Sotheby’s Auction of the Karl Lagerfeld’s Estate
His signature look was his white hair, black sunglasses, fingerless gloves and highly starched detachable collars. Even two years after his death, Karl Lagerfeld’s name remains synonymous with the world of high fashion, over which he ruled during his days as the creative director at both Chanel and Fendi. In essence, Lagerfeld was a genius couturier who, in a half-century, had become an intergenerational rock star. He knew how to create a high-end brand out of his name and his distinctive style. He also mastered the art of reinventing himself and his look throughout his glorious career.
This past weekend, the first part of Lagerfeld’s estate sale was held live and online in Monaco. One hundred per cent of the items auctioned were sold. This easily surpassed its pre-sale estimate of 2.3 million euros. Offered up were 582 lots representing a variety of his personal taste, spanning everything from design and fine art to sketches, signature clothing and much more. Before sales even started, approximately 1,500 potential bidders from a record 58 countries had registered their interest in the auction.
Pierre Mothes, vice president of Sotheby’s France, stated, “Collectors, fashionistas and long-standing admirers of Karl Lagerfeld’s unique legacy and style came together this weekend, physically and virtually, to express their appreciation for one of the world’s greatest designers. There was an electric atmosphere for this incredible first sale, which saw explosive bidding, with buyers fighting hard for everything from Karl’s drawings, to the art he chose to surround himself with, as well as many of his personal belongings.”
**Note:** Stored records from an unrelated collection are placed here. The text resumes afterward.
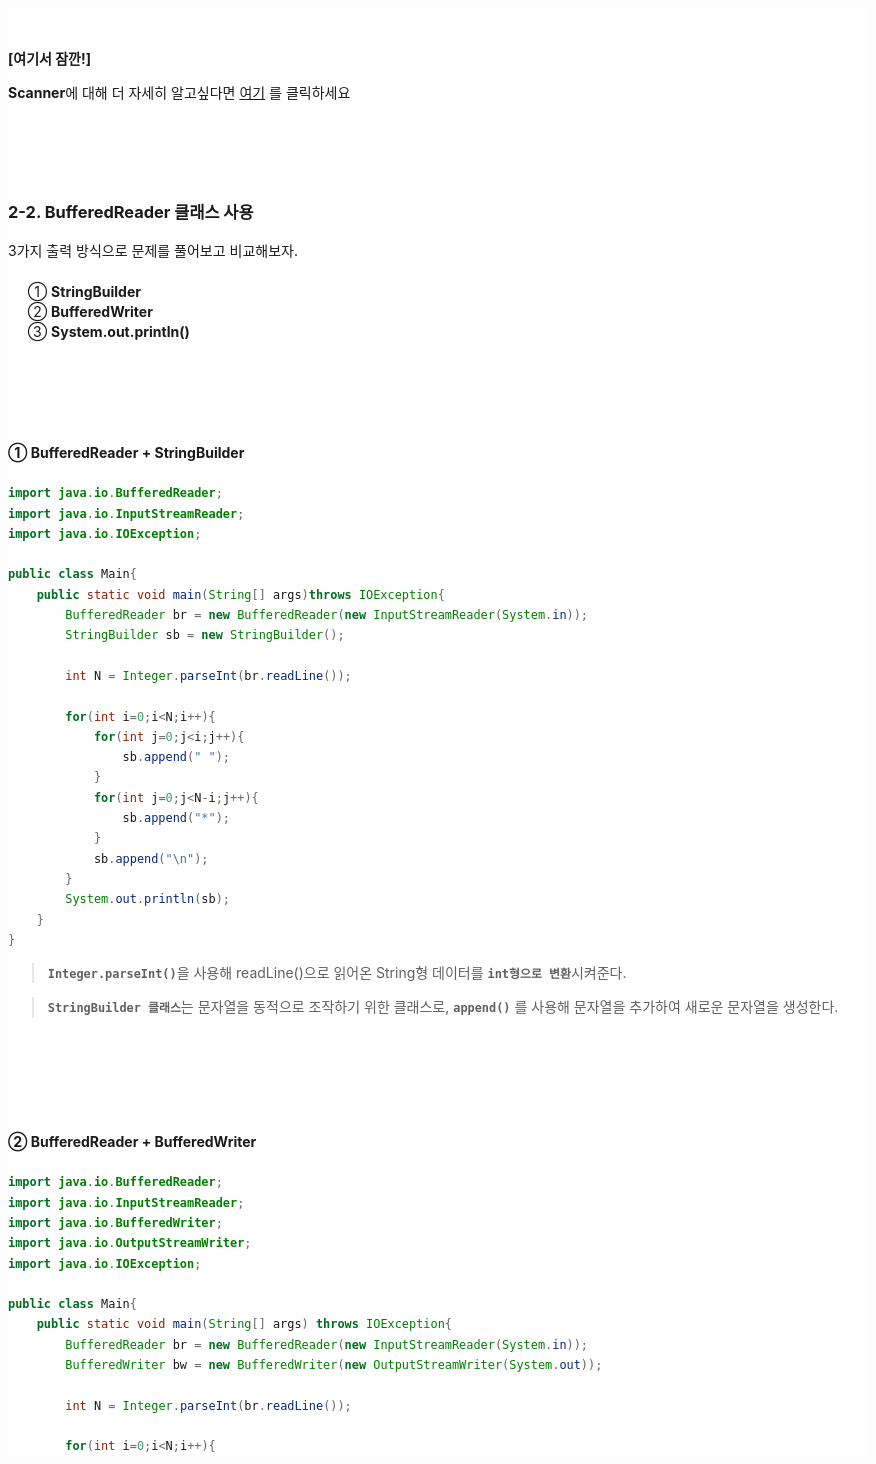 <br><br>
<b>[여기서 잠깐!]</b>
<div class="box"><b>Scanner</b>에 대해 더 자세히 알고싶다면 <a href="/java/Scanner 클래스/" class="underline"> 여기</a> 를 클릭하세요</div>

<br><br><br>

### 2-2. BufferedReader 클래스 사용
3가지 출력 방식으로 문제를 풀어보고 비교해보자.
<br><br>
&nbsp;&nbsp;&nbsp;&nbsp; ① **StringBuilder**<br>
&nbsp;&nbsp;&nbsp;&nbsp; ② **BufferedWriter**<br>
&nbsp;&nbsp;&nbsp;&nbsp; ③ **System.out.println()**<br>
<br><br><br><br>

#### ① BufferedReader + StringBuilder 
```java
import java.io.BufferedReader;
import java.io.InputStreamReader;
import java.io.IOException;

public class Main{
    public static void main(String[] args)throws IOException{
        BufferedReader br = new BufferedReader(new InputStreamReader(System.in));
        StringBuilder sb = new StringBuilder();
        
        int N = Integer.parseInt(br.readLine());
        
        for(int i=0;i<N;i++){
            for(int j=0;j<i;j++){
                sb.append(" ");
            }
            for(int j=0;j<N-i;j++){
                sb.append("*");
            }
            sb.append("\n");
        }
        System.out.println(sb);
    }
}
```
> <code><b>Integer.parseInt()</b></code>을 사용해 readLine()으로 읽어온 String형 데이터를 <code><b>int형으로 변환</b></code>시켜준다.

> <code><b>StringBuilder 클래스</b></code>는 문자열을 동적으로 조작하기 위한 클래스로, <code><b>append()</b></code> 를 사용해 문자열을 추가하여 새로운 문자열을 생성한다.

<br><br><br><br>

#### ② BufferedReader +  BufferedWriter
```java
import java.io.BufferedReader;
import java.io.InputStreamReader;
import java.io.BufferedWriter;
import java.io.OutputStreamWriter;
import java.io.IOException;

public class Main{
    public static void main(String[] args) throws IOException{
        BufferedReader br = new BufferedReader(new InputStreamReader(System.in));
        BufferedWriter bw = new BufferedWriter(new OutputStreamWriter(System.out));
        
        int N = Integer.parseInt(br.readLine());
        
        for(int i=0;i<N;i++){
```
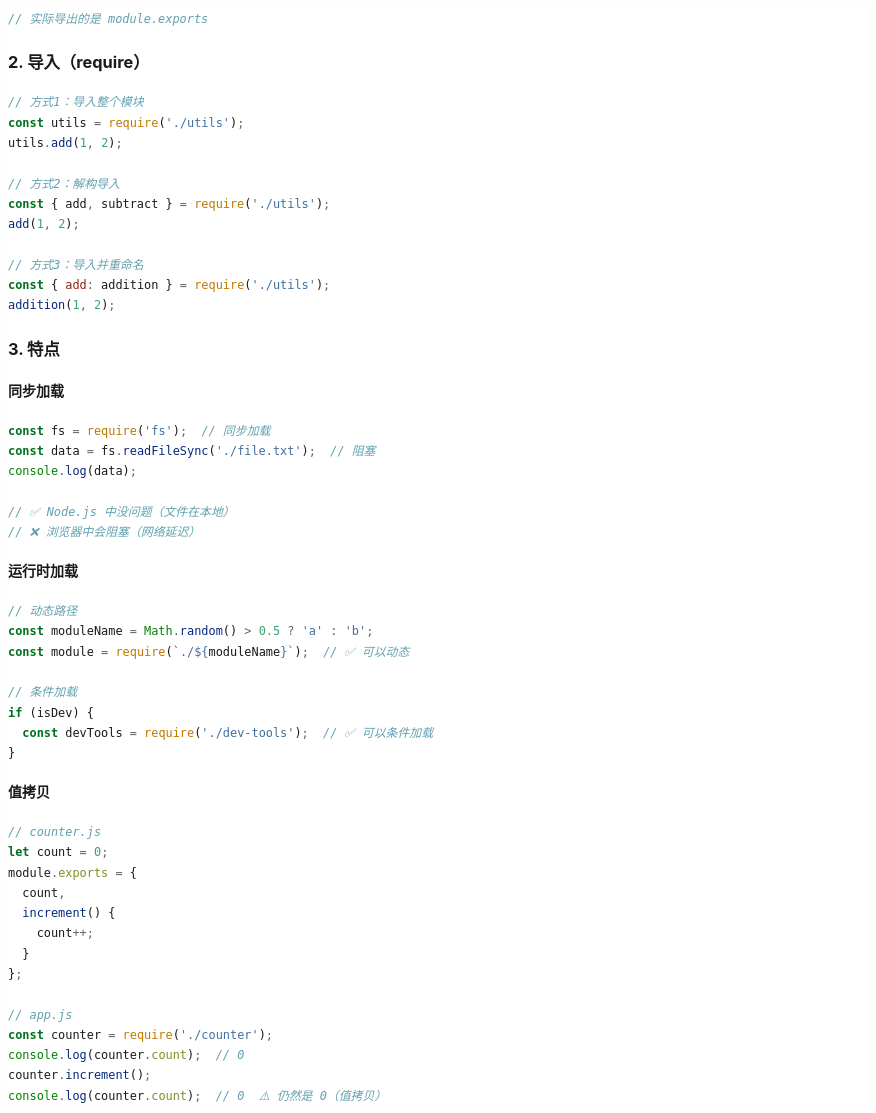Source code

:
 ```javascript
// 实际导出的是 module.exports
```

### 2. 导入（require）

```javascript
// 方式1：导入整个模块
const utils = require('./utils');
utils.add(1, 2);

// 方式2：解构导入
const { add, subtract } = require('./utils');
add(1, 2);

// 方式3：导入并重命名
const { add: addition } = require('./utils');
addition(1, 2);
```

### 3. 特点

#### 同步加载

```javascript
const fs = require('fs');  // 同步加载
const data = fs.readFileSync('./file.txt');  // 阻塞
console.log(data);

// ✅ Node.js 中没问题（文件在本地）
// ❌ 浏览器中会阻塞（网络延迟）
```

#### 运行时加载

```javascript
// 动态路径
const moduleName = Math.random() > 0.5 ? 'a' : 'b';
const module = require(`./${moduleName}`);  // ✅ 可以动态

// 条件加载
if (isDev) {
  const devTools = require('./dev-tools');  // ✅ 可以条件加载
}
```

#### 值拷贝

```javascript
// counter.js
let count = 0;
module.exports = {
  count,
  increment() {
    count++;
  }
};

// app.js
const counter = require('./counter');
console.log(counter.count);  // 0
counter.increment();
console.log(counter.count);  // 0  ⚠️ 仍然是 0（值拷贝）
```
The estate sale brought in a total of 12 million euros, which is four times its pre-sale estimate. All the items were sold in lots, and 96% of those lots sold at more than the high estimate. Plus, one-third of the bidders and buyers were new to Sotheby’s.
Other highlights included three Rolls Royce vehicles for €369,450 ($415,398.50) to €436,000 ($490,225) each, a sculpture of Lagerfeld’s beloved cat, Choupette, for €20,160 ($22,667), a portrait of Lagerfeld by fellow designer Gianni Versace for €94,500 ($106,252), another portrait of Lagerfeld by Takashi Murakami for €289,800 ($325,842) and a lot of five Chanel fingerless gloves for €47,880 ($53,834).
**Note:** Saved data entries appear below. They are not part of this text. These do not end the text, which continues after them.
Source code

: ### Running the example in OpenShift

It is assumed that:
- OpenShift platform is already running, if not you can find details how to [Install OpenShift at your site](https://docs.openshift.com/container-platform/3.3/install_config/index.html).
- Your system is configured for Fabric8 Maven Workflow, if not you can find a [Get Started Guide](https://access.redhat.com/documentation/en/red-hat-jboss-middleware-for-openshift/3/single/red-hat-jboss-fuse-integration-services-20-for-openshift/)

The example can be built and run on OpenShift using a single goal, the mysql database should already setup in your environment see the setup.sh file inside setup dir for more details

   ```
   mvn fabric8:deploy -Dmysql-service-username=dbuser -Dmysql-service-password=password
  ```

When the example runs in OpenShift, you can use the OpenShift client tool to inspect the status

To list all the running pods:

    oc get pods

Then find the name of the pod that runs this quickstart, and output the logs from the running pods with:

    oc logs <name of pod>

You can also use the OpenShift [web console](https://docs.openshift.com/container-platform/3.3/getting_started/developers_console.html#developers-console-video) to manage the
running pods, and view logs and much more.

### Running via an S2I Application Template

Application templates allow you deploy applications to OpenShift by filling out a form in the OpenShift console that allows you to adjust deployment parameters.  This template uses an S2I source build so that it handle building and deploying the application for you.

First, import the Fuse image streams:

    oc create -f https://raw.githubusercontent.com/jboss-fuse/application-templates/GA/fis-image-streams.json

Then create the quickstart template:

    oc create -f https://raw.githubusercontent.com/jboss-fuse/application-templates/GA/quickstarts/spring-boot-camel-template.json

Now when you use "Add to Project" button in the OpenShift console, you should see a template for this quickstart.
Items such as Yves Saint Laurent jackets, Dior and Goyard luggage, a Jeff Koons sculpture, chandeliers, silverware, chairs, tables, a piano and lamps all brought in thousands of dollars each.
Several designer jackets were up for grabs, including a Dior Homme Black Wool and Multi-Colored Stitching Jacket that sold for €65,520 ($73,767) and another Dior Homme jacket that sold for €44,100 ($49,650). Both were expected to bring in only a few thousand.
The auction was just the first of three. The second is set to run, with an online sale from December 6 to December 16, 2021, and then with live auctions in Paris on December 14 and 15, 2021.
A third auction is scheduled to take place in Cologne, Germany.
Lagerfeld once admitted, “I find the joy of collecting, the fun of hunting for objects the exciting thing — but once I win it, I lose interest. I don’t want to be a curator living in a museum.”